After she and Skarsgård wrapped their scenes, Kidman was black-and-blue, covered in actual bruises. She’d go home to her husband, Keith Urban, and their daughters, Faith and Sunday, and pop an Advil.

“I held a lot in. There were a couple of times I broke down and started crying and couldn’t stop. There were times where I never broke character, like in the final episode. I tried to be really interior about it,” she says.

Her scenes are visceral and painful to watch. Kidman says that she simply acted out what was on the page. “I was just in it. I just did it. I’m an actor. I’ve done lots of weird things. They’re very real stories. The emotion has to be there.”

Nicole Kidman in Big Little Lies.
Nicole Kidman in Big Little Lies.

Being married to a fellow entertainer helped, she says. “I have a very understanding family. Keith is an artist and has the whole makeup of being in an artistic partnership. We understand each other. When he’s writing songs, I stand back and watch the process and let him find his way.”

Kidman is vocal about the prevalence of domestic abuse, even though the topic is taboo for many; Celeste doesn’t tell any of her friends that her husband is hitting her and becomes a master at covering her welts with makeup. And Kidman herself is talking about the issue in the context of playing a beaten woman.

“I do a lot of work in this area anyway with UN Women. My antennae for it are very heightened. I emotionally felt my way into it. I love that there’s been so much discussion about it and it’s being put out there,” she says. “It’s deeply insidious. I love that people are emotionally responding to it.”

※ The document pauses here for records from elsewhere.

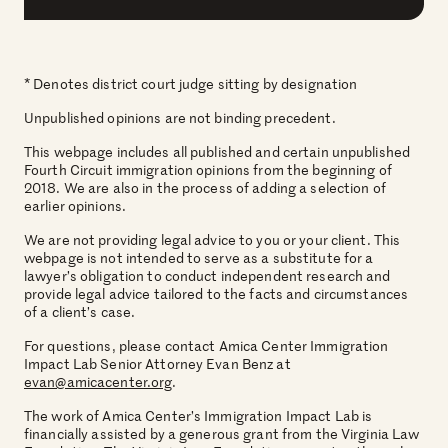
* Denotes district court judge sitting by designation
Unpublished opinions are not binding precedent.
This webpage includes all published and certain unpublished
Fourth Circuit immigration opinions from the beginning of
2018. We are also in the process of adding a selection of
earlier opinions.
We are not providing legal advice to you or your client. This
webpage is not intended to serve as a substitute for a
lawyer’s obligation to conduct independent research and
provide legal advice tailored to the facts and circumstances
of a client’s case.
For questions, please contact Amica Center Immigration
Impact Lab Senior Attorney Evan Benz at
evan@amicacenter.org
.
The work of Amica Center’s Immigration Impact Lab is
financially assisted by a generous grant from the Virginia Law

Equally unforced are the scenes between Celeste and her therapist, played by Robin Weigert. Both contentious and painfully honest, the sessions spotlight a mother slowly accepting the reality of her life.

“Robin, who plays the therapist, and I interacted in the same way as we did in the piece. We didn’t step out of character that much,” says Kidman. “I’m so reluctant to decipher it. I love the way the therapist is — those scenes are very authentic.”